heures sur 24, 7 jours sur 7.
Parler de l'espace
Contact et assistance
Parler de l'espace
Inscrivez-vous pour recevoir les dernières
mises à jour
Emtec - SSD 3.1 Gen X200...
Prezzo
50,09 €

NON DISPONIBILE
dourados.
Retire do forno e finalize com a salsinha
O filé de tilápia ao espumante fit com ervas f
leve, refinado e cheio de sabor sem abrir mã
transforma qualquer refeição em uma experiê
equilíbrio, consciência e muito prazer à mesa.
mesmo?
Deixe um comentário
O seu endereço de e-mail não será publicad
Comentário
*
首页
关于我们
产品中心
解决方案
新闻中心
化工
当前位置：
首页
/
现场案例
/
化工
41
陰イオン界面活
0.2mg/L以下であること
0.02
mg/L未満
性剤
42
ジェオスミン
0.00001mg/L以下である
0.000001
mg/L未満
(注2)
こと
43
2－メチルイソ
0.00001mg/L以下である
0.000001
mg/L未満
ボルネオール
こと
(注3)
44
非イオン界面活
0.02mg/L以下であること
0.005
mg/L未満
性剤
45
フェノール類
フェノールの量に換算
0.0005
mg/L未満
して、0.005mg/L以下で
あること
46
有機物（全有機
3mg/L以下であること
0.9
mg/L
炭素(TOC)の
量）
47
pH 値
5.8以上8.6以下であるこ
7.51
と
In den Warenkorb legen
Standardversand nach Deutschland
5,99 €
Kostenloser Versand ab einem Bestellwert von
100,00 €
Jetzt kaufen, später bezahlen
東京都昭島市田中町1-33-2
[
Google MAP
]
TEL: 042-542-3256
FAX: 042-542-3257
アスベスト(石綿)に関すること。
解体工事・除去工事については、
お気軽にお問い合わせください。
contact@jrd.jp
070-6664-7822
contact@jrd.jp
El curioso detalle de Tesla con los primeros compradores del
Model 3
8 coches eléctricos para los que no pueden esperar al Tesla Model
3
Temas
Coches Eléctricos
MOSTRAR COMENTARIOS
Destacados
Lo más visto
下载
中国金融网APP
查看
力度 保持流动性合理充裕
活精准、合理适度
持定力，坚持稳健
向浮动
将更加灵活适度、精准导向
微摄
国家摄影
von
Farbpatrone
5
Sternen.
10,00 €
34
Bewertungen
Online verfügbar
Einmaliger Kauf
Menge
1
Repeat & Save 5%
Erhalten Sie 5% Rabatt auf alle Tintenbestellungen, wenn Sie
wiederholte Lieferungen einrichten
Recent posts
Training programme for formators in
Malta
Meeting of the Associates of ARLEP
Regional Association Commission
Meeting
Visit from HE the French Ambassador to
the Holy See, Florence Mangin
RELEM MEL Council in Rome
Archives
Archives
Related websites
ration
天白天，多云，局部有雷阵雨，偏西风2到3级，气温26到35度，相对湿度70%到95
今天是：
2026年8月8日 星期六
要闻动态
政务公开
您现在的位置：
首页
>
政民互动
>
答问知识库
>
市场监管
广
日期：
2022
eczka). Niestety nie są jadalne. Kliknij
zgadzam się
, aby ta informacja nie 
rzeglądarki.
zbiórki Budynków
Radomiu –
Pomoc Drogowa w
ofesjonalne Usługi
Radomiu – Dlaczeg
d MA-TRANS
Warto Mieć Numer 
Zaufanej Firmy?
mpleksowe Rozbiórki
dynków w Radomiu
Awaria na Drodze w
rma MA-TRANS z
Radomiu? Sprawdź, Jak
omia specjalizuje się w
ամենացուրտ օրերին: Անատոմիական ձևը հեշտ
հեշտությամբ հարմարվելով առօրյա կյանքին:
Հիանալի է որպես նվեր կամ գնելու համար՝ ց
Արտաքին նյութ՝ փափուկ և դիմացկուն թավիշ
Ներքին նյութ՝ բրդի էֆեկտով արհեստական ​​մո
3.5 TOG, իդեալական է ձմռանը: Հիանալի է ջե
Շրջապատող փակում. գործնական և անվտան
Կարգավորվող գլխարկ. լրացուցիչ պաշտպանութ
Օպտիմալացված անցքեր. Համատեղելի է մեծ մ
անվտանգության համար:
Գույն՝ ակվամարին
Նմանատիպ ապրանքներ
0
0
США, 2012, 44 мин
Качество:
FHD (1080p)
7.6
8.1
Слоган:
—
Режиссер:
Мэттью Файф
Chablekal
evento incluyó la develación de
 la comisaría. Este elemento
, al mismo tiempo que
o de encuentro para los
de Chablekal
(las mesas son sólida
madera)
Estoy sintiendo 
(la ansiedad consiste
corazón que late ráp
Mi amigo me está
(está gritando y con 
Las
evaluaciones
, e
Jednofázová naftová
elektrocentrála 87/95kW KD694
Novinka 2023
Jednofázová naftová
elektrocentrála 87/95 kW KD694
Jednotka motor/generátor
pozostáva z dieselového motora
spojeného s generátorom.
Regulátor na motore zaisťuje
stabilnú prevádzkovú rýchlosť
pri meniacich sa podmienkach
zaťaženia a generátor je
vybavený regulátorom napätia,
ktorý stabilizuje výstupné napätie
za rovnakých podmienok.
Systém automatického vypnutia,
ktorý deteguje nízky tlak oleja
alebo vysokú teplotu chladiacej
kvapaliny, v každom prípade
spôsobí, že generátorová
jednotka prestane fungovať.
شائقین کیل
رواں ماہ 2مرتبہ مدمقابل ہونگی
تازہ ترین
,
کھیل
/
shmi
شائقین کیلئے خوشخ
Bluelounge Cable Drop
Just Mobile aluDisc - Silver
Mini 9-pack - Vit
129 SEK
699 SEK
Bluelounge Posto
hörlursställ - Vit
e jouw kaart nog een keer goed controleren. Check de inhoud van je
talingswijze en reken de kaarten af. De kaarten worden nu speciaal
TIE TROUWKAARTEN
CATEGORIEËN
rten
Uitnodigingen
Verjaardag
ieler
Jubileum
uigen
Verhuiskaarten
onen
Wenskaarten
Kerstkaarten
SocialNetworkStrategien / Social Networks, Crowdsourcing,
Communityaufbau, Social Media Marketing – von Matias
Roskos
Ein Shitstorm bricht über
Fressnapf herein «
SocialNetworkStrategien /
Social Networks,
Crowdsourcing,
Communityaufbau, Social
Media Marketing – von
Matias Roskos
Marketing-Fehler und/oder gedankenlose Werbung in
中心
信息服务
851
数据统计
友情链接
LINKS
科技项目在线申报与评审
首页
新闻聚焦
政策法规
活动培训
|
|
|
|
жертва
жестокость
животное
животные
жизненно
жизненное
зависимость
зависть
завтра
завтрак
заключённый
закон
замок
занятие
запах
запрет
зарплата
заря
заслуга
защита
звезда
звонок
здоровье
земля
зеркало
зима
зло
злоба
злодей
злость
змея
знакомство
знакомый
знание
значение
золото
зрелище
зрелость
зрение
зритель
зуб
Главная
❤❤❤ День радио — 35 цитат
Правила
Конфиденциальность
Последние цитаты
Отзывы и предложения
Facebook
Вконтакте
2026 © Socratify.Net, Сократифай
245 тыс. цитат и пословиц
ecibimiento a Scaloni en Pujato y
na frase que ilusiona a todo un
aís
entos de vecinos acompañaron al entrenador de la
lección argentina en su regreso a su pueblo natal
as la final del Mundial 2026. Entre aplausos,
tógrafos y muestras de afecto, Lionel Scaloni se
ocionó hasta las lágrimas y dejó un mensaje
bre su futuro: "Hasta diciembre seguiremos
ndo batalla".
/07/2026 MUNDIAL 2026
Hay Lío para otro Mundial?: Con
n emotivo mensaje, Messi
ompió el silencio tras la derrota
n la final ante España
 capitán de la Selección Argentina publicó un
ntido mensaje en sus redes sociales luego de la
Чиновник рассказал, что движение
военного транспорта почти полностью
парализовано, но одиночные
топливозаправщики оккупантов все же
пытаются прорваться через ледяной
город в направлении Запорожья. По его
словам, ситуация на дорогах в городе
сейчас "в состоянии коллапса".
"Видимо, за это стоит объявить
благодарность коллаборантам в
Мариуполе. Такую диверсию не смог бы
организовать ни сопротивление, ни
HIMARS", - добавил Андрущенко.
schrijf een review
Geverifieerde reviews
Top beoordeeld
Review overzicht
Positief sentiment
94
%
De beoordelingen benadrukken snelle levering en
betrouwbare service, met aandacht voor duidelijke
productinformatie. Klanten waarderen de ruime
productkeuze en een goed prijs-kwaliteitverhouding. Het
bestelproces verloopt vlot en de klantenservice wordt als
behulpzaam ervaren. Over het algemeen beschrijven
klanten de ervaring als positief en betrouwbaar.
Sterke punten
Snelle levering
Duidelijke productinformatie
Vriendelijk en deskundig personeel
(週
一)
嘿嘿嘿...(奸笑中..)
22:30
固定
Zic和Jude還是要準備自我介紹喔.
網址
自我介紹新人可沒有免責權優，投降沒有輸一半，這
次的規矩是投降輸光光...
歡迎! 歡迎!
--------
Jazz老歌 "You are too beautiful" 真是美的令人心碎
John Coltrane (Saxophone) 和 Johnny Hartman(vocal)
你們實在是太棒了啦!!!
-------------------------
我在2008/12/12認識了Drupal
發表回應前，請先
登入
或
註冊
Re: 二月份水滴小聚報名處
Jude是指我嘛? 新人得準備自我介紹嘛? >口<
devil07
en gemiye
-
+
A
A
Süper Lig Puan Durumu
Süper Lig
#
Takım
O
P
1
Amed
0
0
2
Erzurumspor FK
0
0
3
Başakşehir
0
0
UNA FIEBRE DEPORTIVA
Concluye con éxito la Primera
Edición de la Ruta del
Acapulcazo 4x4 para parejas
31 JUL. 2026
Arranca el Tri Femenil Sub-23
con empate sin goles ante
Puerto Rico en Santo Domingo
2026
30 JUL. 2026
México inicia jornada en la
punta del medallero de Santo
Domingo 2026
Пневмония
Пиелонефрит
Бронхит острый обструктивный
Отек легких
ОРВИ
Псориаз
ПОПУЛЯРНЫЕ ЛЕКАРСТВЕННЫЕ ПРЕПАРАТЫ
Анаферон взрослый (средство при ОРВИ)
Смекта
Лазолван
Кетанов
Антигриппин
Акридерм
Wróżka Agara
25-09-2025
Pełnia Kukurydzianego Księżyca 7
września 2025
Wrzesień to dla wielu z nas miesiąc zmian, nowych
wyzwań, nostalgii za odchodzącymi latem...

------------------------------------------------

→ **Job item**:
The job is to copy each line from the material above that holds the word "ОРВИ".

→ **Answer for this exercise**:
ОРВИ
Анаферон взрослый (средство при ОРВИ)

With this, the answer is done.